■ **Alıştırma seti**:
1. Alkol üzerine yazıda doktorların içki konusunda sözünü ettiği şeylerin hepsini listeleyin.
2. Alkol üzerine yazıyı kaldığı yerden sürdürün.

■ **Çıkarılan metin**:
-*-*-

ALKOL (RAKI) ÜSTÜNE AFORİZMALAR/METİN CENGİZ

ALKOL (RAKI) ÜSTÜNE AFORİZMALAR/METİN CENGİZ

Rakı üstüne MEY’in desteği ile Overteam tarafından üst üste yayınlanan kitapları görünce bu yazıyı paylaştım. Bizim de bir katkımız olsun! Alkol demeyi tercih ettim zira rakı kültürel olarak “milli içkimiz” olsa da diğer keyif verici içkilerin hakkını yemek istemedim.

Alkol- İlk söz:Amerika yerli dilinde ateş suyu. Evreni oluşturan dört ana unsurdan ikisinin terkibi:ateş ve su. Havayı soluyor, toprağın üstünde yürüyoruz. Hayatın rengi gibi geliyor bana ateş suyu.

           

İçkinin başka renkleri var mı? Doktorlar algı zayıflığından söz ederler. Gerçekle olan ilginin azalmasından. Bir de ayakta duramamaktan. Demek bunca algısı güçlü olanlar yüzünden dünyanın bugünkü hali perişanı ha!

Yaratılmış gerçeklik içinde demek biz algısı güçlü olanlar için alkol bir destek.

-*-*-

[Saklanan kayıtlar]
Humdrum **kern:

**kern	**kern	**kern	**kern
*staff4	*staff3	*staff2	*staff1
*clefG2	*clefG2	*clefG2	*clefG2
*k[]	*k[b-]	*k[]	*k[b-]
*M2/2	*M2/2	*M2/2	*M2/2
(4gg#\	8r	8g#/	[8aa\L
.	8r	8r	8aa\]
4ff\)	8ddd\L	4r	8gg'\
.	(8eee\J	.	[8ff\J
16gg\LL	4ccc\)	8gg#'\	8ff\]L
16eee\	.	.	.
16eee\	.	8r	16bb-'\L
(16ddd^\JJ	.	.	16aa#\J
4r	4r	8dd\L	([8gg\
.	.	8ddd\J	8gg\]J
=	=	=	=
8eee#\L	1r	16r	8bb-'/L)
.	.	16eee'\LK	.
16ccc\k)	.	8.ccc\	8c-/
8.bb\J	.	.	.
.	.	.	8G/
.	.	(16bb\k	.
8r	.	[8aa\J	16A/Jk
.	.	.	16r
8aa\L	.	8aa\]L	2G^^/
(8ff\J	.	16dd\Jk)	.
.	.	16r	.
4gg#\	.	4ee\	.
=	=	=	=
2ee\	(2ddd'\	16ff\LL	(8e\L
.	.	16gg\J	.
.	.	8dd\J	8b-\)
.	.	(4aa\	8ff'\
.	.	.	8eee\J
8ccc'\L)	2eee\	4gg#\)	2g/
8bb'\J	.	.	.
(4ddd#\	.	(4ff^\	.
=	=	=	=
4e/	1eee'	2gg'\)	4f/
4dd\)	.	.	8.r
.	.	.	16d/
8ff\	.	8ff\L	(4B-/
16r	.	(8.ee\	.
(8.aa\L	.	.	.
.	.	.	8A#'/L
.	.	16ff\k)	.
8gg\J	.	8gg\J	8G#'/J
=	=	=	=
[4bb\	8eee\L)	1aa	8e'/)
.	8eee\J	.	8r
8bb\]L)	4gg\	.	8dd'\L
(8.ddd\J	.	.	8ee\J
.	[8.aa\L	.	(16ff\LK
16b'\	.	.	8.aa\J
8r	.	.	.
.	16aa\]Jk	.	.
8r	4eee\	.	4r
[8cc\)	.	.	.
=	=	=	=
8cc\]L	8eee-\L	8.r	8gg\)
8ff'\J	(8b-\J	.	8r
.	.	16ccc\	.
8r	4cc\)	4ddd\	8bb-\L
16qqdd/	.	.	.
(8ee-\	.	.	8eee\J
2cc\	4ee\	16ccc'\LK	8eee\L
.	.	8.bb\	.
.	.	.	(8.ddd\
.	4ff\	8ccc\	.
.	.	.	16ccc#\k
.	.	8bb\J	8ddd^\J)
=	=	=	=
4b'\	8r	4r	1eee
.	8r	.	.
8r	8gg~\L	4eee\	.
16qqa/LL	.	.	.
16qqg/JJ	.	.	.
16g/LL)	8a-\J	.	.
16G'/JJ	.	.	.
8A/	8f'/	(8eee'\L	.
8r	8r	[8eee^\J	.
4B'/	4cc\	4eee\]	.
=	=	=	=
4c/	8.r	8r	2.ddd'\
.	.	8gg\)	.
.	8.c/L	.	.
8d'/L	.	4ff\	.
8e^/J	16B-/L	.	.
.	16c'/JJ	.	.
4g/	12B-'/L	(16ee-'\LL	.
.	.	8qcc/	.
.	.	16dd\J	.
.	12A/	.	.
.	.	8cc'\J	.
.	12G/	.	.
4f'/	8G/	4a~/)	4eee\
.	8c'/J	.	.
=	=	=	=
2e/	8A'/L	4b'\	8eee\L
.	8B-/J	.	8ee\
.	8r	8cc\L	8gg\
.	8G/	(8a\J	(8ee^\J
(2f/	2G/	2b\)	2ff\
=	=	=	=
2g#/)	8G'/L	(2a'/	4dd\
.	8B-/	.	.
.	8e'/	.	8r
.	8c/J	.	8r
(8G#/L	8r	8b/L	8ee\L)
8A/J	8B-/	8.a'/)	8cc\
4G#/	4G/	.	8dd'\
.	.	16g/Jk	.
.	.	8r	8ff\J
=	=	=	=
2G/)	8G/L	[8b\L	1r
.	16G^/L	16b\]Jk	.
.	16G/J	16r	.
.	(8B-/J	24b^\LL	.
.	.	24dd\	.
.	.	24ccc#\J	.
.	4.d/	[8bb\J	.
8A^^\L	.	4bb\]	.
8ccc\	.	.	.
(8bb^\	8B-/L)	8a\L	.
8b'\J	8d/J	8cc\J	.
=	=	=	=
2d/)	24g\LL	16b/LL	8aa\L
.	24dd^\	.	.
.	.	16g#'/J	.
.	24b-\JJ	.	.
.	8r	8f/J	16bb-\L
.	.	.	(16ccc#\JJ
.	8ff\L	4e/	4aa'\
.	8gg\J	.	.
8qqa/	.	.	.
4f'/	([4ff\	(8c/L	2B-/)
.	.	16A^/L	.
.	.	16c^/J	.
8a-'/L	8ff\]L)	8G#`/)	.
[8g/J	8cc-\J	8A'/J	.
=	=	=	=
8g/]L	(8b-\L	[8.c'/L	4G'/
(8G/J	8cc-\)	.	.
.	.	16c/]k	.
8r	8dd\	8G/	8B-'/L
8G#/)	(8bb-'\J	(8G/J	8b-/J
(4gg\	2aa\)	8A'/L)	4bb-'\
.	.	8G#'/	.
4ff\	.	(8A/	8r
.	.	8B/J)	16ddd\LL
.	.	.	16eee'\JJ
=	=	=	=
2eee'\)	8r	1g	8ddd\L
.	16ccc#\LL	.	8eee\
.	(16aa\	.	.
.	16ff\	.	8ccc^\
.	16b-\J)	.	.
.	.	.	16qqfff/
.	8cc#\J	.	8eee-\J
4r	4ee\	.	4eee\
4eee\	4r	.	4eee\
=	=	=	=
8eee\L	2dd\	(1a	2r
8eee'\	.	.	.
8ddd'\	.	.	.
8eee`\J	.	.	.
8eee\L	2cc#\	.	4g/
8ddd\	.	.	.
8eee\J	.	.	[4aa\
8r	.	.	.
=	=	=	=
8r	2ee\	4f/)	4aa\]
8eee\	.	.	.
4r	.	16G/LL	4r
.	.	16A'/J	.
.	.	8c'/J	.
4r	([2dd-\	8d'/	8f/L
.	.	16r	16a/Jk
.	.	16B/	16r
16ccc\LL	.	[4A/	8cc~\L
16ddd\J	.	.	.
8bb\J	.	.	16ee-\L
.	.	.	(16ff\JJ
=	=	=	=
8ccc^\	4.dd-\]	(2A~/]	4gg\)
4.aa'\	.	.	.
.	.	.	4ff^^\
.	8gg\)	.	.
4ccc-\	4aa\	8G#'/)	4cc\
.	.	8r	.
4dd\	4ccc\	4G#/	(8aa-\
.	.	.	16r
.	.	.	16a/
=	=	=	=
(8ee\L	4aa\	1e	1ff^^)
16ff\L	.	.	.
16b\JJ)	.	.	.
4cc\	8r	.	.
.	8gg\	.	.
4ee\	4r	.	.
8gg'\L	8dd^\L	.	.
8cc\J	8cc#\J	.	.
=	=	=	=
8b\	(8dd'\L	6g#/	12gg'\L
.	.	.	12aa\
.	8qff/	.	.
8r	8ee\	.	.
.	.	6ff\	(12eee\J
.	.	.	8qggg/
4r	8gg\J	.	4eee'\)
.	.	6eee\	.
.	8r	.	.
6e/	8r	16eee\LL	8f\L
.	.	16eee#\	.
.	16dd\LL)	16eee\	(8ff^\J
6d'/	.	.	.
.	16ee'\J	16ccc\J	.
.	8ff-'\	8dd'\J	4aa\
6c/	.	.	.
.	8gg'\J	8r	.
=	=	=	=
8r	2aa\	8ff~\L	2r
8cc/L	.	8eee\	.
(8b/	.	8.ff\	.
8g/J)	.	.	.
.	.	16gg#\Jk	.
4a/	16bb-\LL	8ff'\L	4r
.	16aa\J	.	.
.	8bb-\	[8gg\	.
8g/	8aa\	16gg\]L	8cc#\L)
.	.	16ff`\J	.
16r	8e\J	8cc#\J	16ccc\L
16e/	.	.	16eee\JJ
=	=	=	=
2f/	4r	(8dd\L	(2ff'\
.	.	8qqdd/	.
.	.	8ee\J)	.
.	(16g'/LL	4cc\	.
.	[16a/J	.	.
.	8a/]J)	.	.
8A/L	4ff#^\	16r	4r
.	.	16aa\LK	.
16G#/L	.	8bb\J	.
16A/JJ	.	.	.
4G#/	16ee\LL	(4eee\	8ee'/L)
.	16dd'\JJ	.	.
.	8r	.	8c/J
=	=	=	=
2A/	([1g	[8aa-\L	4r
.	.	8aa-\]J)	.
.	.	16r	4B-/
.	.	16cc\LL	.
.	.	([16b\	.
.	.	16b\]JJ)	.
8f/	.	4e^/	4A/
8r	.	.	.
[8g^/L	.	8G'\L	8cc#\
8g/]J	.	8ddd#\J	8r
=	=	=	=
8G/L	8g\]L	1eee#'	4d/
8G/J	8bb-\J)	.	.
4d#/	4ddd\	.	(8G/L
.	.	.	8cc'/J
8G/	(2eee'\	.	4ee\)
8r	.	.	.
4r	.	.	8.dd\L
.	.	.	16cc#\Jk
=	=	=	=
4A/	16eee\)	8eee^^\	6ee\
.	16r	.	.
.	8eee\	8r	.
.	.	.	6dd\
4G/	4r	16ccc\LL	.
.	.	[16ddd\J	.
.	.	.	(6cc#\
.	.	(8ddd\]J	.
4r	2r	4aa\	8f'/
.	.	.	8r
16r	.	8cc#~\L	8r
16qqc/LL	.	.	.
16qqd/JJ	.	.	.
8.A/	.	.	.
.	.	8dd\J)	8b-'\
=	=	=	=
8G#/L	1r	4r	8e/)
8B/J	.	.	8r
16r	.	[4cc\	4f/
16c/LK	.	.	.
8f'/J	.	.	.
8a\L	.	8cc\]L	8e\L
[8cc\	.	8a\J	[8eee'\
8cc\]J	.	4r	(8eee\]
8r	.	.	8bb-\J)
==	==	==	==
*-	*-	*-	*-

-*-*-

■ **Görevlere göre yanıtlar**:
1.
- Algı zayıflığı
- Gerçekle olan ilginin azalması
- Ayakta duramamak

2.
 Dikkat edilsin, hayatın rengi çakırkeyiftir. Coşkunun rengi zilzurna.

 

Bir arkadaşım bir gün, “Hiç hesap ettin mi ne kadar içtiğini?” diye sorunca oturup hesap ettik biz de. 49 yaşındayım. 14 yaşımdan bu yana içerim. 19 yaşımdan bu yana tam otuz yıl ediyor yaklaşık. Beş yılı hapiste yattığım günlere sayıyorum. 30 yılı 365 ile çarptınız mı, 10.950 gün ediyor. Biz buna 6.000 gün diyelim. Karaciğerleri dinlendirdiğimiz haftada iki-üç günü çıkalım. 5000 günden fazla eder ama olsun. İhtiyat payı. Günde bir litre içtiğimizi düşünürsek 6000 litre eder. Çünkü damıtılmış üzüm suyu üzerine arpa suyu almadan olmaz. Cilasıdır diye. 1 lt. = 1 dm küp. 1 dm küp= 0.001 m küp. 6000X0.001=6 m küp. Bu da, eni 1.5 m./yüksekliği 2 m./uzunluğu 2 m olan bir havuz.  Ben bu havuzda ateşsuyu içinde yüzüyorum. Duygular düşünceleri de güçlendirir. Mübarek olsun bu kutlu durumu yaşayanlara.

 

              Orhan Veli, Edip Cansever, Cemal Süreya, Can Yücel ve daha nice şair ve yazar ateşsuyundan havuzlar yaptılar. Herhalde sırtüstü uzanıp, göğe bakma durağında şiir yazıp okumuşlardır da.

              Bir de içkiseverler mi var?

 

            Alkolün tahrip gücünün yüksek olduğu da söylenir. Karaciğeri, mideyi, beyni vb. bombalar.  Düzenin tahrip gücüne karşı koyma gücü de belki buradan geliyordur? Yeter ki kötüye kullanılmasın.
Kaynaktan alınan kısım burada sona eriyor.